[Saved data entries]

--- --- ---

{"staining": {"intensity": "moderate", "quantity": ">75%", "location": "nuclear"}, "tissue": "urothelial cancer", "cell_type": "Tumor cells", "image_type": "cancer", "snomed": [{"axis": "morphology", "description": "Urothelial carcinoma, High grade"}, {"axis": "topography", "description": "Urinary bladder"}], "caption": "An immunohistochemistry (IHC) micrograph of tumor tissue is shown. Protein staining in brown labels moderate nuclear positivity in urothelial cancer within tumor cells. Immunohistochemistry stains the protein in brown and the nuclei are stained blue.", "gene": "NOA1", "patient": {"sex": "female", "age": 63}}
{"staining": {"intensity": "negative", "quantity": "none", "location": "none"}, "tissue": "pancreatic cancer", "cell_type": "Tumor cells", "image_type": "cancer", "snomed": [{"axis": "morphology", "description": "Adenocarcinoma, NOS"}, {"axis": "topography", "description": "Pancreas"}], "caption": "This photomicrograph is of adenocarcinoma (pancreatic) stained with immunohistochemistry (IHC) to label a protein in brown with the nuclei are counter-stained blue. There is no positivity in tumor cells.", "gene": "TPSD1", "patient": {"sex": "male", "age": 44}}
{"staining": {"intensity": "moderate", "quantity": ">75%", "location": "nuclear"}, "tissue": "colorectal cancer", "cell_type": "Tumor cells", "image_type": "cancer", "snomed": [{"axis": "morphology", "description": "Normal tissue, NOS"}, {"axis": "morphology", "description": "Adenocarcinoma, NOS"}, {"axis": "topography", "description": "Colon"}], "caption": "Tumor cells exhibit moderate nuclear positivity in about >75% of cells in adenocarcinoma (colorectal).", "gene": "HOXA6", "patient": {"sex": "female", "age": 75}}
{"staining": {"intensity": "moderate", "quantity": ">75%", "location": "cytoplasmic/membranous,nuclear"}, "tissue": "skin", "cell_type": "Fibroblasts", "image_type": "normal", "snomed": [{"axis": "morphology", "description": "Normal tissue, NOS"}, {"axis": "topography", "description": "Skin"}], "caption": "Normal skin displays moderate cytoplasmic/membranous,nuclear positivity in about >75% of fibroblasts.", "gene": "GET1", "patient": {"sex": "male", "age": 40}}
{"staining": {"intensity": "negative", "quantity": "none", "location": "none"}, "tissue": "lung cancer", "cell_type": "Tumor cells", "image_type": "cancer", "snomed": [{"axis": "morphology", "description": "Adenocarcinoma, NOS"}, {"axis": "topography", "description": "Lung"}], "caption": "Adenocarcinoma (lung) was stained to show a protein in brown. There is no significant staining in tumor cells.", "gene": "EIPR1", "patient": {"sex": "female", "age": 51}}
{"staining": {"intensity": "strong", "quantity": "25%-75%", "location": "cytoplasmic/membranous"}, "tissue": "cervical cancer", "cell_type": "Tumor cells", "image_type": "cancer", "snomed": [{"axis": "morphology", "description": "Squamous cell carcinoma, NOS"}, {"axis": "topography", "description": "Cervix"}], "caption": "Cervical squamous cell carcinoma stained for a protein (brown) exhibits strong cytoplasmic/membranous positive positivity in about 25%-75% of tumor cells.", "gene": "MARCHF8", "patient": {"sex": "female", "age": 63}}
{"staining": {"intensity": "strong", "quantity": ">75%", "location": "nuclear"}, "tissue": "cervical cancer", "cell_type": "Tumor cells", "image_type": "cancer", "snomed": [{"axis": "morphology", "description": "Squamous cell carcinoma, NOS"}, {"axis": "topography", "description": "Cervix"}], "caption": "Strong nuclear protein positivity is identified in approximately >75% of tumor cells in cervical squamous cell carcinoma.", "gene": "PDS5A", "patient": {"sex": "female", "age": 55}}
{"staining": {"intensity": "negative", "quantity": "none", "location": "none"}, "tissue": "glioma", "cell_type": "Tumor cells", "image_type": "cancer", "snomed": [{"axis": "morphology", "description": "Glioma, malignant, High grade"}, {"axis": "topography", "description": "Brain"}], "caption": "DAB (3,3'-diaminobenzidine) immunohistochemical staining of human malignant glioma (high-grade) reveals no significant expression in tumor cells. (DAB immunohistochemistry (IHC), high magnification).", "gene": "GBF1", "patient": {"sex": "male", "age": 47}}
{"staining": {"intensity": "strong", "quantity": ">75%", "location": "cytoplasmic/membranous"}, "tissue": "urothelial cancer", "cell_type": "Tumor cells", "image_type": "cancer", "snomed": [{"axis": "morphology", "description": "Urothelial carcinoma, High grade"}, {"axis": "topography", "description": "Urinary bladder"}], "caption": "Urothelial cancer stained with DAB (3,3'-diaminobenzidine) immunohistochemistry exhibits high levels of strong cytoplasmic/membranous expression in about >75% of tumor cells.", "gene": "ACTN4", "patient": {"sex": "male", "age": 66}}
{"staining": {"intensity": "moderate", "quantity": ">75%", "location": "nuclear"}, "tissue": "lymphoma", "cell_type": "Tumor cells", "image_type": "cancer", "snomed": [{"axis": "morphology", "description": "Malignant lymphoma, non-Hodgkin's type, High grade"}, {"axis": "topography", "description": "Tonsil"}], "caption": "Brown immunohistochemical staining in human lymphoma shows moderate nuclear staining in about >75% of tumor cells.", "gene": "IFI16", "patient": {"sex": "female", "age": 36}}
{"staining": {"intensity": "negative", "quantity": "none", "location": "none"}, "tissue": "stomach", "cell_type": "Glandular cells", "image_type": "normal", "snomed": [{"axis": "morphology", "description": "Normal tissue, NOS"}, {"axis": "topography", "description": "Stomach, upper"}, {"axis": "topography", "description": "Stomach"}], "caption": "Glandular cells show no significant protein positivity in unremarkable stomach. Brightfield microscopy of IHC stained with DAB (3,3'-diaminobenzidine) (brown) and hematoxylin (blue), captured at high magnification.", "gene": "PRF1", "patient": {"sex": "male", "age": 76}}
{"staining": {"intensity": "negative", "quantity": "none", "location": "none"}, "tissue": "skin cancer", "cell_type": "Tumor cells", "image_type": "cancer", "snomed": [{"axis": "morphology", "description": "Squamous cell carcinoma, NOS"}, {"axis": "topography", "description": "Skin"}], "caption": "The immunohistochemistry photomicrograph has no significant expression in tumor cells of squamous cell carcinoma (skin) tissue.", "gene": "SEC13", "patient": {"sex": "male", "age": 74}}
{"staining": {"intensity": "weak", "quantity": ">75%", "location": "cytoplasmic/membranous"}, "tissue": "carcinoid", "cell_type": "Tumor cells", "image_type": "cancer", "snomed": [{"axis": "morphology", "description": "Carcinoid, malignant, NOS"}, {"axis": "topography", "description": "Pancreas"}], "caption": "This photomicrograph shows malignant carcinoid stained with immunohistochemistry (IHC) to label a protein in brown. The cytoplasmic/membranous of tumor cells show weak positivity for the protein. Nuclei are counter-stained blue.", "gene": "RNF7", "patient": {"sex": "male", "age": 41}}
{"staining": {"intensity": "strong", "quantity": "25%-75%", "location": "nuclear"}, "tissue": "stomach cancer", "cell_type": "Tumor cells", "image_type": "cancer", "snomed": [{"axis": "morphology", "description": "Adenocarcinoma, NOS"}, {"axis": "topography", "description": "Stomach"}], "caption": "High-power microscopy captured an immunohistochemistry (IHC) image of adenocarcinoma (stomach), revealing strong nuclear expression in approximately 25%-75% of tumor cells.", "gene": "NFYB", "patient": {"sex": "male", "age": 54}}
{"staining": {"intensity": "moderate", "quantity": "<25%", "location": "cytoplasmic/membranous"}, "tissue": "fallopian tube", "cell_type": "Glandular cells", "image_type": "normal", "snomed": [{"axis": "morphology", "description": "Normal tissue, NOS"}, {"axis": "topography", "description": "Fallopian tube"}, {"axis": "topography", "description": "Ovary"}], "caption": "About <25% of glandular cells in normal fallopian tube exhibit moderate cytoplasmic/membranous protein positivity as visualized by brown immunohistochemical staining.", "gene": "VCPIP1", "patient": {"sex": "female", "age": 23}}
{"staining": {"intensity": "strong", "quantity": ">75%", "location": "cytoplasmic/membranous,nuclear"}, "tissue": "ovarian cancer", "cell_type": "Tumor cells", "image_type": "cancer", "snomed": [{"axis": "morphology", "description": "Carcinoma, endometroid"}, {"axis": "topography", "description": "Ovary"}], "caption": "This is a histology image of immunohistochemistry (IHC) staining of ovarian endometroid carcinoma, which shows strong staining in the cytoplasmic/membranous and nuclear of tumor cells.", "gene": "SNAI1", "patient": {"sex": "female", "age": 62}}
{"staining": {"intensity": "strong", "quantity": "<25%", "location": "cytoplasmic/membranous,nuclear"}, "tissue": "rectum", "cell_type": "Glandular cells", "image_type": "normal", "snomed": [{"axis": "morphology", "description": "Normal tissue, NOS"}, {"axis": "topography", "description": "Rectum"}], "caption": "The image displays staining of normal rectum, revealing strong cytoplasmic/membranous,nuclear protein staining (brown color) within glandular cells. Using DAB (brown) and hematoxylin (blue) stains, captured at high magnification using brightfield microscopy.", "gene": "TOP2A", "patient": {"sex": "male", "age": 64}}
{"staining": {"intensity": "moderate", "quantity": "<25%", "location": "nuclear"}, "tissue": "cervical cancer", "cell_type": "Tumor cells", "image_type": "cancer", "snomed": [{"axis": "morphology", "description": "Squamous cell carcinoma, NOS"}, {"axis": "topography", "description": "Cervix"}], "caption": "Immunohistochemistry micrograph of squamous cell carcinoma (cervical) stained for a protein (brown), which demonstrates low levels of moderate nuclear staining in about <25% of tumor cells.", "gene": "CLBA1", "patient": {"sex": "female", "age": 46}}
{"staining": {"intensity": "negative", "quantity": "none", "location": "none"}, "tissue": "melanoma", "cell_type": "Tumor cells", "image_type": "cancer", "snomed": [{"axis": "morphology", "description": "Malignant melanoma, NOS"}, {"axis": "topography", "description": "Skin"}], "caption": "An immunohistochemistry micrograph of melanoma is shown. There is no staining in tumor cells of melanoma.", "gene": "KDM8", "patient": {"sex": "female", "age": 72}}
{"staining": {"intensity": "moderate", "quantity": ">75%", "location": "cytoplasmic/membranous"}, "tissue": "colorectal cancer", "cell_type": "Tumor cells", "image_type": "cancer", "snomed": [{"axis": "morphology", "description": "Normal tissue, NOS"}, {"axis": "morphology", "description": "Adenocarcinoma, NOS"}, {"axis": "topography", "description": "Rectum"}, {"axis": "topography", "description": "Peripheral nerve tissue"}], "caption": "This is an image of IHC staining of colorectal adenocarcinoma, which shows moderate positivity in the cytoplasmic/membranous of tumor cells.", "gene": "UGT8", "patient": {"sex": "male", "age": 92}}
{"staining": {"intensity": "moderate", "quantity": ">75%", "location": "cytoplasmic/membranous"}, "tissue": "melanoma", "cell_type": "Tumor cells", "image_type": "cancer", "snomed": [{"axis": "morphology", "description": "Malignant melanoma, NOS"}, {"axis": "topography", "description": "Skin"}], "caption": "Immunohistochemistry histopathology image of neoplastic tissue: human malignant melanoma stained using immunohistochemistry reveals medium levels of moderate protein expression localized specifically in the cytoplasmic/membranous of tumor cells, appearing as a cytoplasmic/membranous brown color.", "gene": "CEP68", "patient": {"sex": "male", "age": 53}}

--- --- ---

Transcribe the records above exactly, from the opening line down to and including the line with "photomicrograph is of".

{"staining": {"intensity": "moderate", "quantity": ">75%", "location": "nuclear"}, "tissue": "urothelial cancer", "cell_type": "Tumor cells", "image_type": "cancer", "snomed": [{"axis": "morphology", "description": "Urothelial carcinoma, High grade"}, {"axis": "topography", "description": "Urinary bladder"}], "caption": "An immunohistochemistry (IHC) micrograph of tumor tissue is shown. Protein staining in brown labels moderate nuclear positivity in urothelial cancer within tumor cells. Immunohistochemistry stains the protein in brown and the nuclei are stained blue.", "gene": "NOA1", "patient": {"sex": "female", "age": 63}}
{"staining": {"intensity": "negative", "quantity": "none", "location": "none"}, "tissue": "pancreatic cancer", "cell_type": "Tumor cells", "image_type": "cancer", "snomed": [{"axis": "morphology", "description": "Adenocarcinoma, NOS"}, {"axis": "topography", "description": "Pancreas"}], "caption": "This photomicrograph is of adenocarcinoma (pancreatic) stained with immunohistochemistry (IHC) to label a protein in brown with the nuclei are counter-stained blue. There is no positivity in tumor cells.", "gene": "TPSD1", "patient": {"sex": "male", "age": 44}}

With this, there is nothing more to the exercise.